Opioid abuse expert skeptical of pill timing cap effectiveness - Tucson News Now

Opioid abuse expert skeptical of pill timing cap effectiveness

Timed medicine bottle caps. (Source: Tucson News Now) Timed medicine bottle caps. (Source: Tucson News Now)
(Source: Tucson News Now) (Source: Tucson News Now)
TUCSON, AZ (Tucson News Now) -

It's just one tool, but it's being marketed to help you avoid medication mistakes.

Timer Caps are being sold at CVS Pharmacy stores nationwide. The product is gaining exposure as a new report surfaces, showing an increase in overdose deaths this summer in Arizona.

According to an Associated Press report, preliminary data appears to show the rise in deaths, even after Governor Doug Ducey declared a health emergency to address the national opioid epidemic affecting Arizona.

Like a stopwatch, Timer Caps resets every time you close the container and begins to displays time passed since last closed, the product website said.

But Timer Caps are very similar to setting a reminder on your phone, or the many other applications out there, including things like MedMinder, according to Stephanie Green, VP of Nursing for CODAC Health Recovery Wellness.

Studies are still being done to figure out its effectiveness.

Timer Caps put out a news release saying the product can help "reduce medication errors."

But Green said it would be misguided to assume the path to opioid abuse is simply a mistake.

"It's assuming that a person is just accidentally mistaking their medication and that if they had a gentle reminder, they would take it appropriately. It's totally ignoring the behavioral patterning behind intentional misuse of medication," she explained.

The latest AP report states health officials can't confirm a definitive increase in deaths until final cause reports are available. But the state report released Wednesday showed Arizona had 280 suspected opioid deaths from mid-June through Aug. 24. A previous report noted 790 opioid total deaths in 2016.

The AP report also said that the state reported there were more than 2,300 suspected overdoses during that period throughout all but one of Arizona's 15 counties.

Green said she does see the positive outcome for someone using the Timer Caps.

"For those who are genuinely, innocently mistaking their medications, yes, it'll help them. Because it deters their risk of becoming dependent or abusing or misusing medication. However, for someone who is intentionally doing it, it's not going to offer any sort of assistance. They're not going to pursue or purchase it. Even if they're family purchases it they're probably going to throw it away. This is not a behavior change."
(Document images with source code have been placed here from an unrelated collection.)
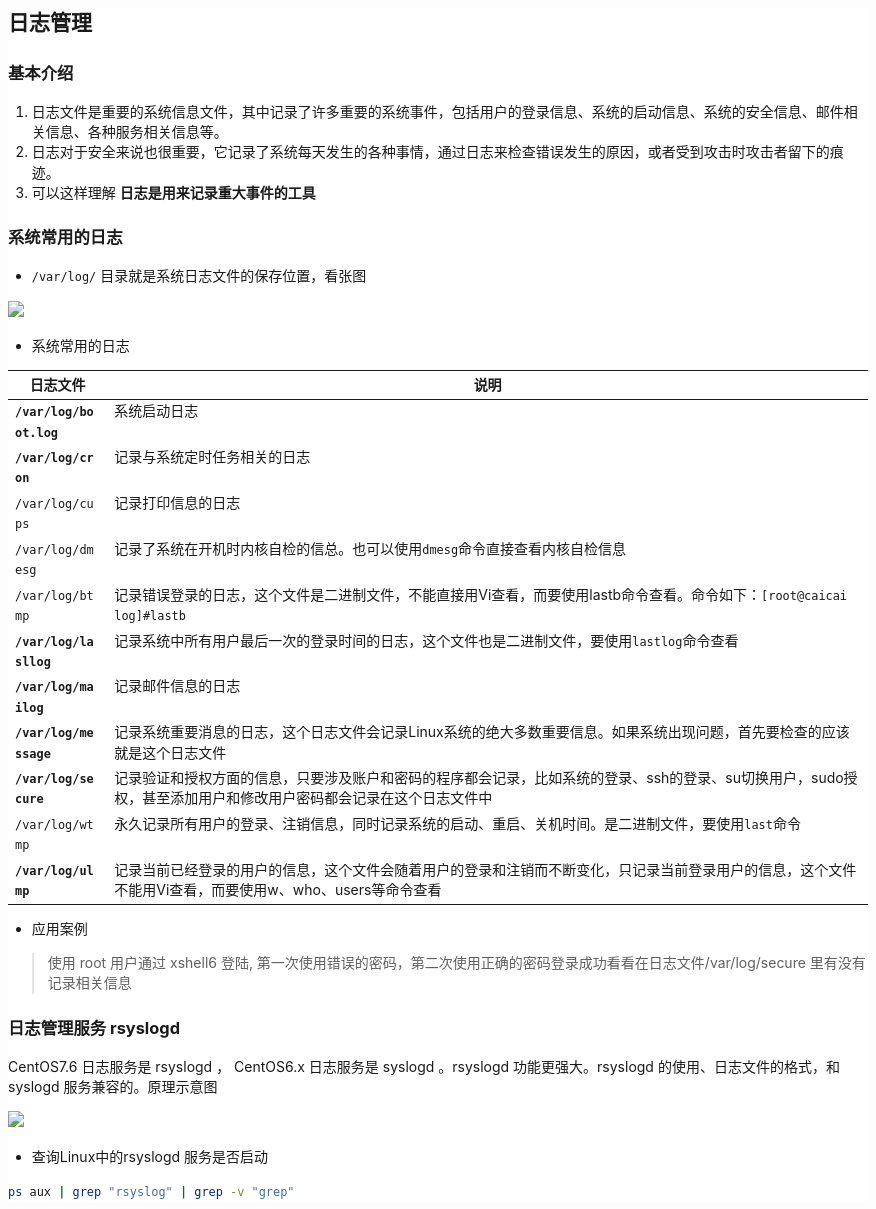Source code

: ## 日志管理

### 基本介绍

1. 日志文件是重要的系统信息文件，其中记录了许多重要的系统事件，包括用户的登录信息、系统的启动信息、系统的安全信息、邮件相关信息、各种服务相关信息等。
2. 日志对于安全来说也很重要，它记录了系统每天发生的各种事情，通过日志来检查错误发生的原因，或者受到攻击时攻击者留下的痕迹。
3. 可以这样理解 **日志是用来记录重大事件的工具**

### 系统常用的日志

- `/var/log/` 目录就是系统日志文件的保存位置，看张图

![](https://cdn.jsdmirror.com/gh/Cai2w/cdn/img/20210905170020.png)

- 系统常用的日志

| 日志文件                | 说明                                                         |
| ----------------------- | ------------------------------------------------------------ |
| **`/var/log/boot.log`** | 系统启动日志                                                 |
| **`/var/log/cron`**     | 记录与系统定时任务相关的日志                                 |
| `/var/log/cups`         | 记录打印信息的日志                                           |
| `/var/log/dmesg`        | 记录了系统在开机时内核自检的信总。也可以使用`dmesg`命令直接查看内核自检信息 |
| `/var/log/btmp`         | 记录错误登录的日志，这个文件是二进制文件，不能直接用Vi查看，而要使用lastb命令查看。命令如下：`[root@caicai log]#lastb` |
| **`/var/log/lasllog`**  | 记录系统中所有用户最后一次的登录时间的日志，这个文件也是二进制文件，要使用`lastlog`命令查看 |
| **`/var/log/mailog`**   | 记录邮件信息的日志                                           |
| **`/var/log/message`**  | 记录系统重要消息的日志，这个日志文件会记录Linux系统的绝大多数重要信息。如果系统出现问题，首先要检查的应该就是这个日志文件 |
| **`/var/log/secure`**   | 记录验证和授权方面的信息，只要涉及账户和密码的程序都会记录，比如系统的登录、ssh的登录、su切换用户，sudo授权，甚至添加用户和修改用户密码都会记录在这个日志文件中 |
| `/var/log/wtmp`         | 永久记录所有用户的登录、注销信息，同时记录系统的启动、重启、关机时间。是二进制文件，要使用`last`命令 |
| **`/var/log/ulmp`**     | 记录当前已经登录的用户的信息，这个文件会随着用户的登录和注销而不断变化，只记录当前登录用户的信息，这个文件不能用Vi查看，而要使用w、who、users等命令查看 |

- 应用案例

> 使用 root 用户通过 xshell6 登陆, 第一次使用错误的密码，第二次使用正确的密码登录成功看看在日志文件/var/log/secure 里有没有记录相关信息

### 日志管理服务 rsyslogd

CentOS7.6 日志服务是 rsyslogd ， CentOS6.x 日志服务是 syslogd 。rsyslogd 功能更强大。rsyslogd 的使用、日志文件的格式，和 syslogd 服务兼容的。原理示意图

![](https://cdn.jsdmirror.com/gh/Cai2w/cdn/img/20210905175412.png)

- 查询Linux中的rsyslogd 服务是否启动

```bash
ps aux | grep "rsyslog" | grep -v "grep"
```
She believes the Timer Caps could be beneficial for a spouse, child, parent or caregiver, who wants to keep a closer eye on the patient's prescription pill use.

Green believes the next logical step for prescription opioid overdose protection would be limited refills.

"Looking at the way we're filling prescriptions at the pharmacy is going to be imperative. Going to the pharmacy and being able to get 30, 60, or 90 opioid prescription pills is what's really lending to the problem that we're experiencing as a society. These medications are not meant for long-term use. They're meant for short-term pain resolution. If pain persists past six to eight weeks, we need to look at different causes of that pain."

Arizona Department of Health Services officials say the latest report underscores the urgency to take action. The report includes a series of recommendations for law enforcement, opioid legislation, and medical education curriculum across Arizona, the AP said.